Thursday, June 20, 2013
REVIEW: The Mantles - Long Enough to Leave
I have a problem. It isn't a new problem, but it is something that crops up from time to time. You see, I write about music, and to write about music, I need to listen to music. But if I keep the same music in my car and iPod after I listen and make notes for a piece, I can't do my job preparing for the next review. But sometimes, I just can't quit an album It happened earlier this spring with Calendar Days by Dick Diver; that album is still in my car's disc changer. As I think about it, the Ooga Boogas disc hasn't been ejected yet either. And now I've got a slot occupied by Long Enough to Leave by San Francisco's The Mantles. Admittedly, it is a first world problem, so I won't solicit donations. Hugs are always welcome (some restrictions apply; photo and references required).

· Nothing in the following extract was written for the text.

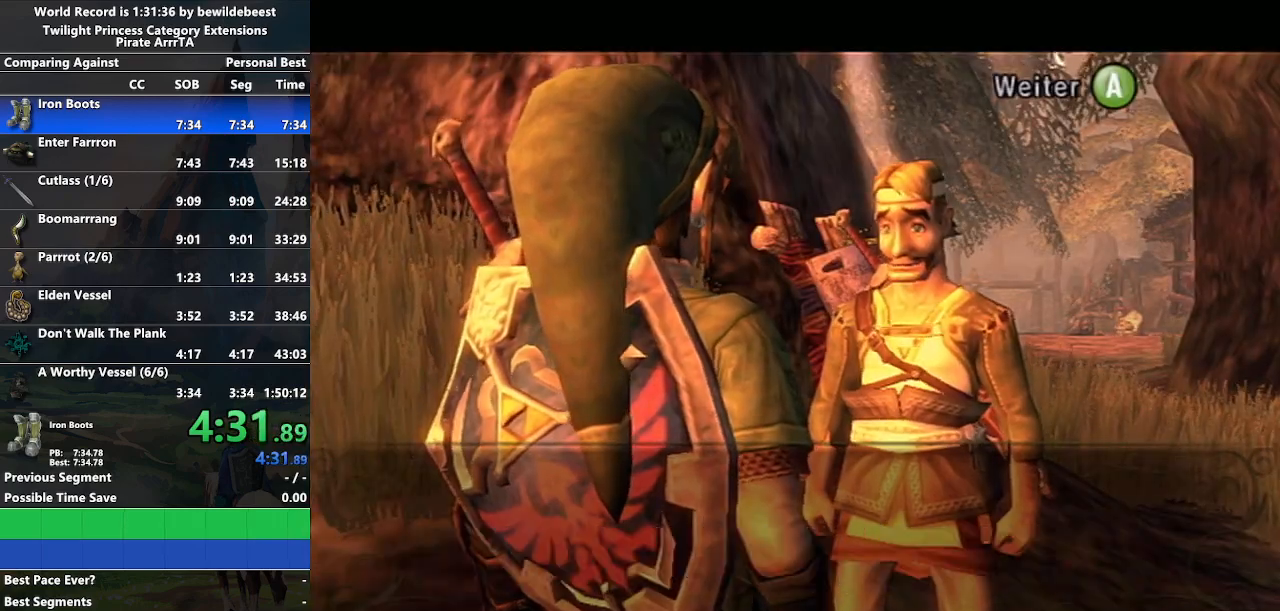
{"buttons": [], "left_stick": "center", "right_stick": "center", "events": [[17, "A", "down"], [33, "B", "up"], [117, "A", "up"], [117, "B", "down"], [167, "B", "up"], [183, "A", "down"], [233, "A", "up"], [233, "B", "down"], [283, "B", "up"], [317, "A", "down"], [367, "B", "down"], [383, "A", "up"], [433, "A", "down"], [433, "B", "up"], [500, "A", "up"]]}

With that confession out of the way, I'll get to the business at hand. Long Enough to Leave's appeal to me is founded in its core of timeless jangly garage pop, evocative of other worthies but replicating none of them. You'll hear some VU, some of The Feelies, The Clean and The Byrds. And a shared bill with The Bats in San Francisco last week undoubtedly highlighted some flattering similarities with my favorite New Zealand band. But what distinguishes The Mantles from the number of bands that can ably replicate the sounds of others is their songwriting and arranging skills. Combining a relatively clean version of a psychedelic garage pop with slightly gritty vocal delivery, lyrical themes in which darkness manages to peak through the opacity and varied, appealing melodies, the group presents a set a songs that is from the onset delightful and familiar. But more importantly, the album (and particularly for me, the second half of the album) grows more compelling with repeated listens.
Here is my current favorite, "Brown Balloon" --
"Bad Design" seems to me an instant folk rock classic --
Here is the relaxed vibe of "Shadow of Your Step" --
The Mantles are Michael Olivares (guitar, vocals), Virginia Weatherby (drums), Matt R. (bass), Justin (lead guitar) and Carly (keys). Long Enough to Leave was produced by Kelley Stoltz, and it is the second gem dropped on us by Slumberland Records this week (we reviewed Sob Story by Spectrals Tuesday). I suspect it is fair to say that the label is burnishing its claim to be one of the more relevant indie outfits on the scene.